▸ **Exercise**:
Show every line of the listing below that contains the string "whiteSpace", matching case exactly.

▸ **Provided data**:
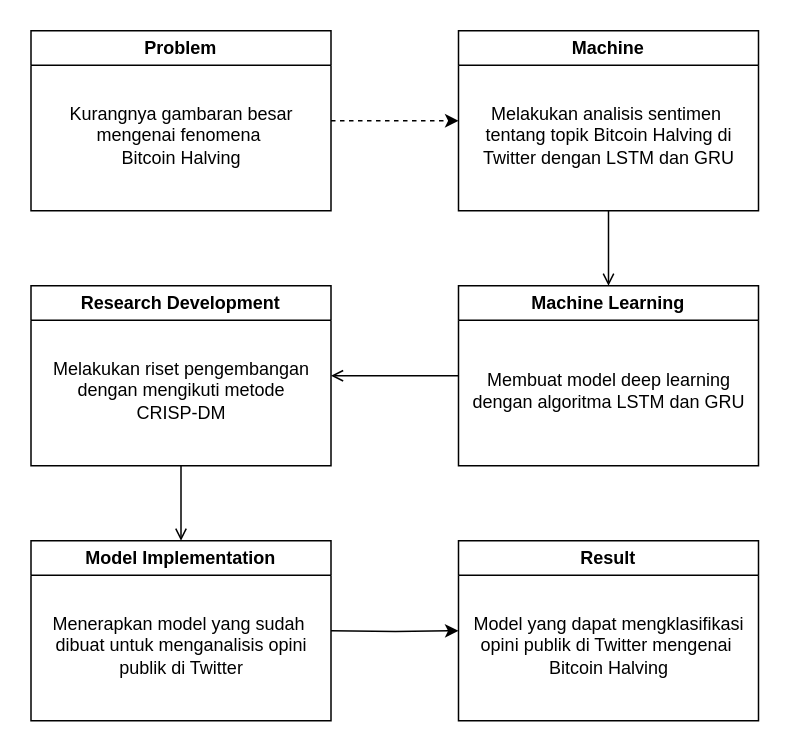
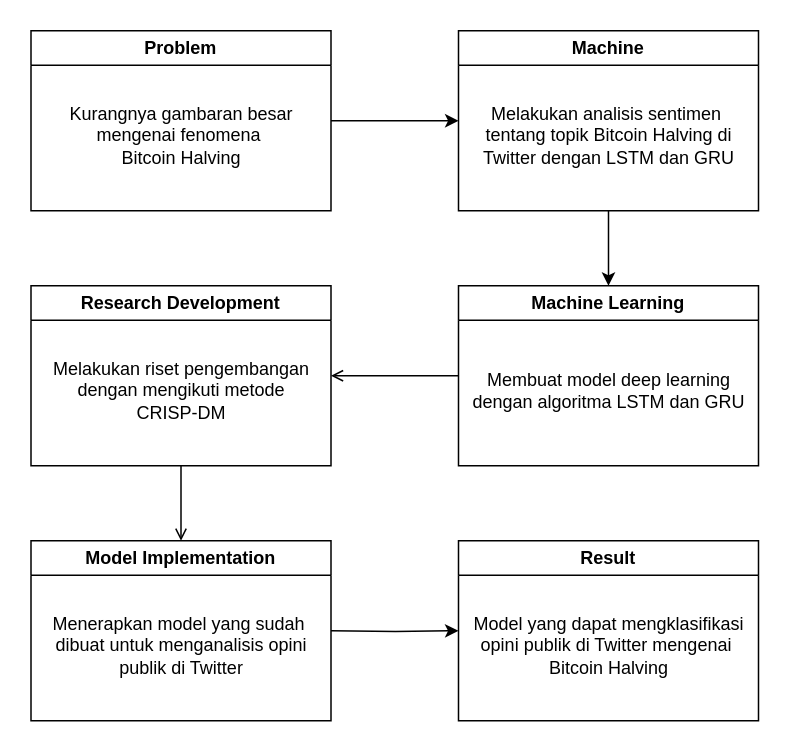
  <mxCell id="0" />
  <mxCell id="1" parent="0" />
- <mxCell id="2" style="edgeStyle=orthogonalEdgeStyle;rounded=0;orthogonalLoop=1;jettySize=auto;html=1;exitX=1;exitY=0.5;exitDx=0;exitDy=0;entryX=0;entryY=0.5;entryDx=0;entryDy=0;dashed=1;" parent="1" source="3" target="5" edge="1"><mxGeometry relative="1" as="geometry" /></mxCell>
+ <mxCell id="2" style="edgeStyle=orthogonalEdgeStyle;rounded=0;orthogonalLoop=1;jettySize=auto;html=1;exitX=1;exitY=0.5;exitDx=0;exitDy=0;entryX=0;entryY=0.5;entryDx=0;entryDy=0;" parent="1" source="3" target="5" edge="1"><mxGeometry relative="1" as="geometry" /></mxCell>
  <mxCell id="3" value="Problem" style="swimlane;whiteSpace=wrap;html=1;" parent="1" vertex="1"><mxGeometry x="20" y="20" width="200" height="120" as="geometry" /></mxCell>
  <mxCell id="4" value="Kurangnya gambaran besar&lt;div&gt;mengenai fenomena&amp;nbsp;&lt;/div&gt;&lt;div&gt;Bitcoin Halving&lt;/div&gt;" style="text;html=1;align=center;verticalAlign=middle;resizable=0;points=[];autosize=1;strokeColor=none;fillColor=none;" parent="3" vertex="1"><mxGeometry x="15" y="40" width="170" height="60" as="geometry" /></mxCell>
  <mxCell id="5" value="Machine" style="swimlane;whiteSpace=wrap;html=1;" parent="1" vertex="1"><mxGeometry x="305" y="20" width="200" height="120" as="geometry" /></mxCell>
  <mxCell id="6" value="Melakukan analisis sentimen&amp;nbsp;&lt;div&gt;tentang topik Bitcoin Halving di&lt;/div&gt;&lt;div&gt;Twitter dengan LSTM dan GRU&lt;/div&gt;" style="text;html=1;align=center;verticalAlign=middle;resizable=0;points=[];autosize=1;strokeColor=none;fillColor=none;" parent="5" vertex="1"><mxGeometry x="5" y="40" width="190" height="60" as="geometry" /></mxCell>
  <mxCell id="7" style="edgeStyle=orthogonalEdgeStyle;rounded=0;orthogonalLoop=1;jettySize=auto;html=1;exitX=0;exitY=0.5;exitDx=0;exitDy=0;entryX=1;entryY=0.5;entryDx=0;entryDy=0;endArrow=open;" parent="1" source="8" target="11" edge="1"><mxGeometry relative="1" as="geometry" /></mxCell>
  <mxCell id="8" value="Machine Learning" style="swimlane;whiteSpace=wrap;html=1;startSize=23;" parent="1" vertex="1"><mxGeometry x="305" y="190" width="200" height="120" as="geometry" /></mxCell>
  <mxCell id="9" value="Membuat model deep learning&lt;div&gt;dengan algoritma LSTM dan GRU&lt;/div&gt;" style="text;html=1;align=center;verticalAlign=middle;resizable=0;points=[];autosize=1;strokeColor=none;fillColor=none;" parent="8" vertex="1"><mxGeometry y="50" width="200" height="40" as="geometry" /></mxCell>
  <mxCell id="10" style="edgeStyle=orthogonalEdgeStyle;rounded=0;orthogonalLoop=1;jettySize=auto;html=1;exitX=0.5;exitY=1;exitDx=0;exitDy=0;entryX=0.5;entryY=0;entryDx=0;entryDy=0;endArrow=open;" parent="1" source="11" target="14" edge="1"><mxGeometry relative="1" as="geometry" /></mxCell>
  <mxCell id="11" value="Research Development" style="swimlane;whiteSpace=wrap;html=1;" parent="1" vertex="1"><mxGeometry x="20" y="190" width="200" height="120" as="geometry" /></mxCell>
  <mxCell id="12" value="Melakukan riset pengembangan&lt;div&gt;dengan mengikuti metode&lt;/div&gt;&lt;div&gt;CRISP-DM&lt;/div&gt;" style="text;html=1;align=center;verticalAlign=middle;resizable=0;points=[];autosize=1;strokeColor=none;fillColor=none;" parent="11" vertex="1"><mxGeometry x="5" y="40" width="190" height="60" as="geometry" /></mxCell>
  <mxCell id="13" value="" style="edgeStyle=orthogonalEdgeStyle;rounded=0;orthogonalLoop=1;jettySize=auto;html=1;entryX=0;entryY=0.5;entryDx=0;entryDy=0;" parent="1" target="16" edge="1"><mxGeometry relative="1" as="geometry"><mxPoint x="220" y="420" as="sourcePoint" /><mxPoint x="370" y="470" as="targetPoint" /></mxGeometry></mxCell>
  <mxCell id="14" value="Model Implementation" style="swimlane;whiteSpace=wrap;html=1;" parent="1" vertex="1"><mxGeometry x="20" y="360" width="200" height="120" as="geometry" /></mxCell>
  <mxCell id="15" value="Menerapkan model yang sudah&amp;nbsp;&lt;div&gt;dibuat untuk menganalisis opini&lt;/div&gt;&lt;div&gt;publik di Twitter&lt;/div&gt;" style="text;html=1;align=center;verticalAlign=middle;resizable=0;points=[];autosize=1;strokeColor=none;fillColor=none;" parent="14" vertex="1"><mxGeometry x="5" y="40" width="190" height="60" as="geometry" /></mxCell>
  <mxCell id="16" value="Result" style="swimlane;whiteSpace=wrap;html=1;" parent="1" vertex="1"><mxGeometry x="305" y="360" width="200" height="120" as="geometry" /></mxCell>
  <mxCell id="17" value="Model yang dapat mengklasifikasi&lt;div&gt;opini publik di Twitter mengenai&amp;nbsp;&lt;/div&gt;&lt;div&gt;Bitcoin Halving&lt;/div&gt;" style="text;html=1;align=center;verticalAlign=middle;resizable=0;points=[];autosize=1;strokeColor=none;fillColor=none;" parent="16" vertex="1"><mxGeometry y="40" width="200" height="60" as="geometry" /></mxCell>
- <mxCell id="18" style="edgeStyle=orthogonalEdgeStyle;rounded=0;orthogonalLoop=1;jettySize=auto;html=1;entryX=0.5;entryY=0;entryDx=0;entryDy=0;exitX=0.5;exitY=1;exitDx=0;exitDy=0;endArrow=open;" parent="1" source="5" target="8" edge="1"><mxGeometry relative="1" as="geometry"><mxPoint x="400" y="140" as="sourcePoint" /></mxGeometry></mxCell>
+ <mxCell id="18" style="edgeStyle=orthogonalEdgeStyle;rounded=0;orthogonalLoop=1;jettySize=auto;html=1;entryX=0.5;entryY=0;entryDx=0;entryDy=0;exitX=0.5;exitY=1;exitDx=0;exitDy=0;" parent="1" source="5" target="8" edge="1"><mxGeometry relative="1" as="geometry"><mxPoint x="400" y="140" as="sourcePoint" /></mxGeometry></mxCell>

▸ **Result for this exercise**:
  <mxCell id="3" value="Problem" style="swimlane;whiteSpace=wrap;html=1;" parent="1" vertex="1"><mxGeometry x="20" y="20" width="200" height="120" as="geometry" /></mxCell>
  <mxCell id="5" value="Machine" style="swimlane;whiteSpace=wrap;html=1;" parent="1" vertex="1"><mxGeometry x="305" y="20" width="200" height="120" as="geometry" /></mxCell>
  <mxCell id="8" value="Machine Learning" style="swimlane;whiteSpace=wrap;html=1;startSize=23;" parent="1" vertex="1"><mxGeometry x="305" y="190" width="200" height="120" as="geometry" /></mxCell>
  <mxCell id="11" value="Research Development" style="swimlane;whiteSpace=wrap;html=1;" parent="1" vertex="1"><mxGeometry x="20" y="190" width="200" height="120" as="geometry" /></mxCell>
  <mxCell id="14" value="Model Implementation" style="swimlane;whiteSpace=wrap;html=1;" parent="1" vertex="1"><mxGeometry x="20" y="360" width="200" height="120" as="geometry" /></mxCell>
  <mxCell id="16" value="Result" style="swimlane;whiteSpace=wrap;html=1;" parent="1" vertex="1"><mxGeometry x="305" y="360" width="200" height="120" as="geometry" /></mxCell>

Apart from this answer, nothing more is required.